== ENTRIES SUPPLIED ==
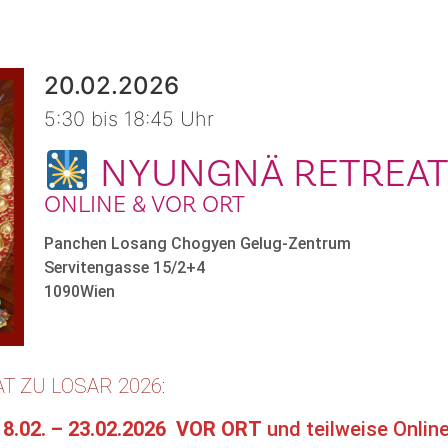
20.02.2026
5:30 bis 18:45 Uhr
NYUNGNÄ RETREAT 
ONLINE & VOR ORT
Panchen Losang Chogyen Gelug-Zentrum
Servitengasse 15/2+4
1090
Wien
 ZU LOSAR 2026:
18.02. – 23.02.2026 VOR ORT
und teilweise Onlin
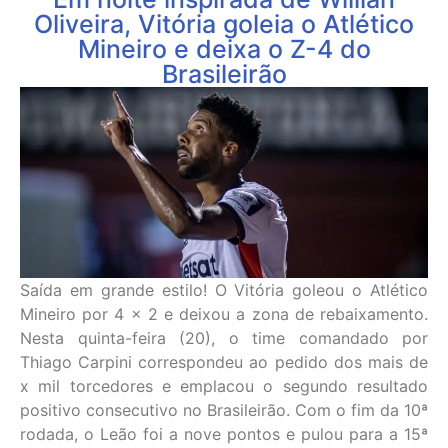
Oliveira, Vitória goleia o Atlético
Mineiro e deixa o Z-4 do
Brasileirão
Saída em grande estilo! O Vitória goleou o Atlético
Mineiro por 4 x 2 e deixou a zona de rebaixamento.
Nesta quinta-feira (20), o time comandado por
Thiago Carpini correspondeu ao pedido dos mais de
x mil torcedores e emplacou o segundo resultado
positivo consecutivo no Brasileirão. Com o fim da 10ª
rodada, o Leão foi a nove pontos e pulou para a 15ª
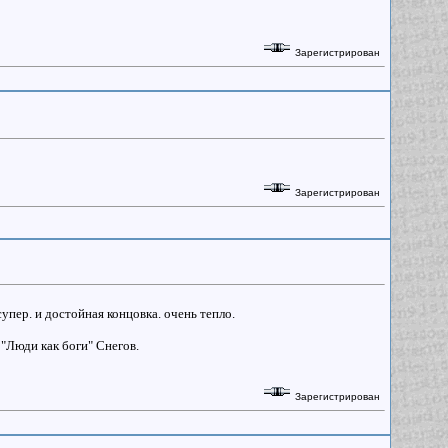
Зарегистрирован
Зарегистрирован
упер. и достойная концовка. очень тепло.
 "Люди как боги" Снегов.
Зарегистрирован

== WORK TO BE COMPLETED ==
For every line above that includes the word "Mineiro", return the line.

== ANSWER TO THIS PROBLEM ==
Mineiro e deixa o Z-4 do
Mineiro por 4 x 2 e deixou a zona de rebaixamento.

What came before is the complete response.